Kutipan:
Membangun Generasi Rabbani

generasiKHAWATIR BILA MENINGGALKAN GENERASI YANG LEMAH

 

Wahai saudaraku! Apakah kita tidak khawatir dengan lingkungan disekitar kita? Bila satu saat mereka menjadi generasi yang jauh dari Ajaran Islam.Apakah kita tidak risau bila meninggalkan anak-anak dan cucu-cucu kita yang selalu mengikuti keinginan hawa nafsunya, dan jauh dari Al-Qur’an dan Sunnah?

 

Dalam hal ini Allah SWT mengingatkan kepada kita dalam firman-Nya:

وَلْيَخْشَ الَّذِينَ لَوْ تَرَكُوا مِنْ خَلْفِهِمْ ذُرِّيَّةً ضِعَافًا خَافُوا عَلَيْهِمْ فَلْيَتَّقُوا اللَّهَ وَلْيَقُولُوا قَوْلًا سَدِيدًا

“Dan hendaklah takut kepada Allah orang-orang yang seandainya meninggalkan di belakang mereka anak-anak yang lemah, yang mereka khawatir terhadap (kesejahteraan) mereka. Oleh sebab itu hendaklah mereka bertakwa kepada Allah dan hendaklah mereka mengucapkan perkataan yang benar.” (QS. An-Nisaa`: 9)

 

Imam Ibnu Katsir –rahimahullah-, ia berkata, berkata, “Ali bin Abi Thalhah dari Ibnu Abbas ra meriwayatkan bahwa ayat ini berkenaan dengan seorang lelaki yang sedang menjelang ajalnya, lalu kedengaran seorang lelaki bahwa dia mengucapkan suatu wasiat yang menimbulkan mudharat terhadap ahli warisnya. Maka Allah SWT memerintahkan kepada orang yang mendengar wasiat tersebut, hendaknya dia bertakwa kepada Allah, membimbing si sakit serta meluruskannya ke jalan yang benar. Hendaknya si sakit memandang kepada keadaan para ahli warisnya sebagaimana diwajibkan baginya berbuat sesuatu untuk ahli warisnya, bila dikhawatirkan mereka akan terlunta-lunta.

Data yang Diberikan:
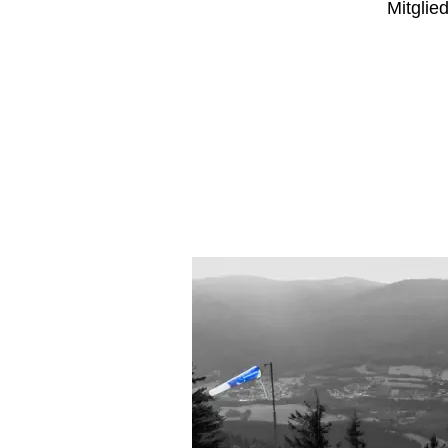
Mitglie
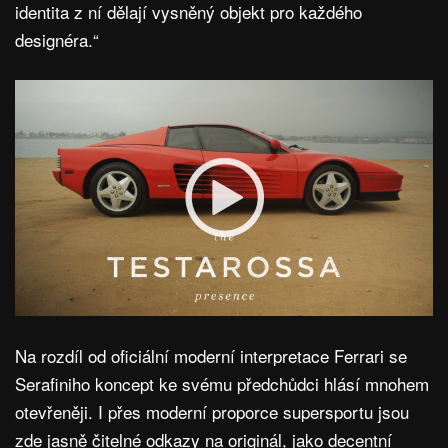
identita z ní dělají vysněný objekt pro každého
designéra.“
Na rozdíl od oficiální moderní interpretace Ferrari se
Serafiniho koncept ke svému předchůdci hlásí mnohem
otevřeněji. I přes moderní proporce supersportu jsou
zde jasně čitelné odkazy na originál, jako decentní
...
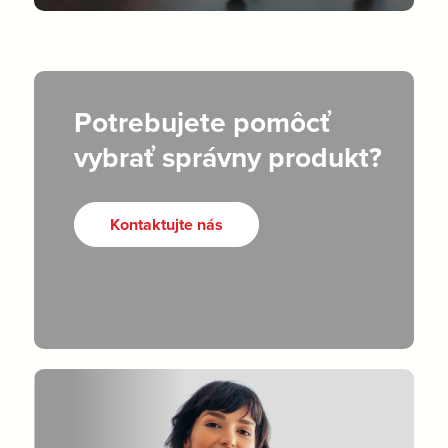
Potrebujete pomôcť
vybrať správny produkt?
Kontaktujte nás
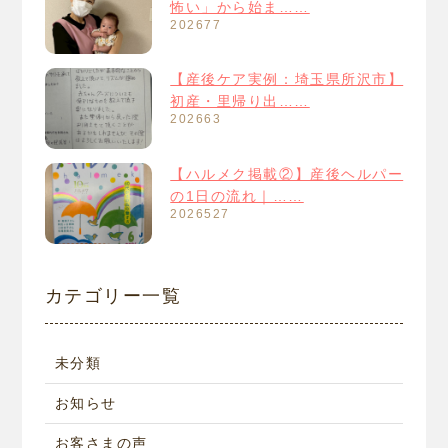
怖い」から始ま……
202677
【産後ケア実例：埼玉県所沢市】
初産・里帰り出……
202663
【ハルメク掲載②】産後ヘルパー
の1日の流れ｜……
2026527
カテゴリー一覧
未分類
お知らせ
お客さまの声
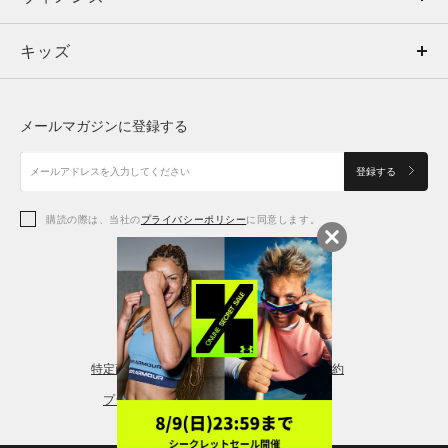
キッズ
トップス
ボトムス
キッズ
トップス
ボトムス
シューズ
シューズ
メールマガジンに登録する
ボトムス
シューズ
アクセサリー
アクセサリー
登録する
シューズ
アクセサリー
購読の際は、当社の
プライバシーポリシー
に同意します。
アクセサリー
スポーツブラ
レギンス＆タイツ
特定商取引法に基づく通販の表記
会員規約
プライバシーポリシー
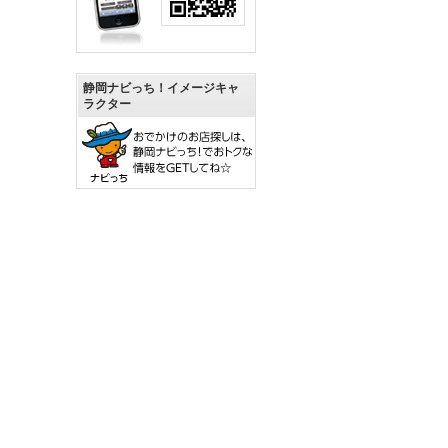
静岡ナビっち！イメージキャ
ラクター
--
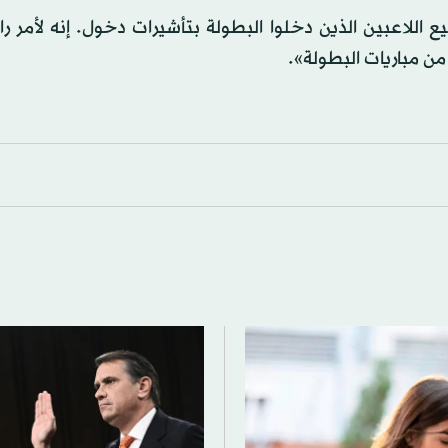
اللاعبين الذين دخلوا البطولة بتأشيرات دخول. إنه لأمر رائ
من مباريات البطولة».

Tugas Anda:
1. Jawablah pertanyaan berikut berdasarkan kutipan tentang generasi rabbani.
(a) Ayat Al-Qur'an mana yang dikutip dalam kutipan tersebut?
(b) Menurut riwayat Ali bin Abi Thalhah dari Ibnu Abbas, ayat itu berkenaan dengan siapa?
(c) Apa yang diperintahkan Allah kepada orang yang mendengar wasiat tersebut?
2. Teruskan kutipan tentang generasi rabbani, dimulai sesudah kalimat terakhirnya.

Kunci Jawaban:
1.
(a) QS. An-Nisaa`: 9.
(b) Seorang lelaki yang sedang menjelang ajalnya dan terdengar mengucapkan wasiat yang menimbulkan mudharat terhadap ahli warisnya.
(c) Bertakwa kepada Allah, membimbing si sakit, serta meluruskannya ke jalan yang benar.

2.
Dalam kitab Sahihain disebutkan: “Ketika Rasulullah saw masuk ke dalam rumah Sa’ad Ibnu Abi Waqqas ra dalam rangka menjenguknya, maka Sa’ad bertanya, ‘Wahai Rasulullah, sesungguhnya aku mempunyai harta, sedangkan tidak ada orang yang mewarisiku kecuali hanya seorang anak perempuan. Maka bolehkah aku menyedekahkan dua pertiga dari hartaku?’ Rasulullah saw menjawab, ‘Tidak boleh.’ Sa’ad bertanya. ‘Bagaimana kalau dengan separonya?’ Rasulullah saw menjawab, ‘Jangan.’ Sa’ad bertanya, ‘Bagaimana kalau sepertiganya?’ Rasulullah saw menjawab, ‘Sepertiganya sudah cukup banyak.’ Kemudian Rasulullah bersabda: “Sesungguhnya kamu bila meninggalkan ahli warismu dalam keadaan berkecukupan adalah lebih baik daripada kamu membiarkan. mereka dalam keadaan miskin meminta-minta kepada orang.”

 

Dalam kitab Shahih dari Ibnu Abbas mengatakan, “Seandainya orang-orang menurunkan dari sepertiga ke seperempat, maka sesungguhnya Rasulullah saw bersabda, ‘Sepcrtiganya sudah cukup banyak’.”

 

KALIAN ADALAH UMAT TERBAIK

 

Allah SWT telah menjelaskan kepada kita bahwa Kalian semua adalah umat yang terbaik yang dilahirkan untuk umat manusia. Sebagaimana firman-Nya:

 

كُنْتُمْ خَيْرَ أُمَّةٍ أُخْرِجَتْ لِلنَّاسِ تَأْمُرُونَ بِالْمَعْرُوفِ وَتَنْهَوْنَ عَنِ الْمُنْكَرِ وَتُؤْمِنُونَ بِاللَّهِ وَلَوْ آمَنَ أَهْلُ الْكِتَابِ لَكَانَ خَيْرًا لَهُمْ مِنْهُمُ الْمُؤْمِنُونَ وَأَكْثَرُهُمُ الْفَاسِقُونَ

 

“Kamu adalah umat yang terbaik yang dilahirkan untuk manusia, menyuruh kepada yang ma’ruf, dan mencegah dari yang munkar, dan beriman kepada Allah. sekiranya ahli Kitab beriman, tentulah itu lebih baik bagi mereka, di antara mereka ada yang beriman, dan kebanyakan mereka adalah orang-orang yang fasik.” (QS. Ali ‘Imran: 110)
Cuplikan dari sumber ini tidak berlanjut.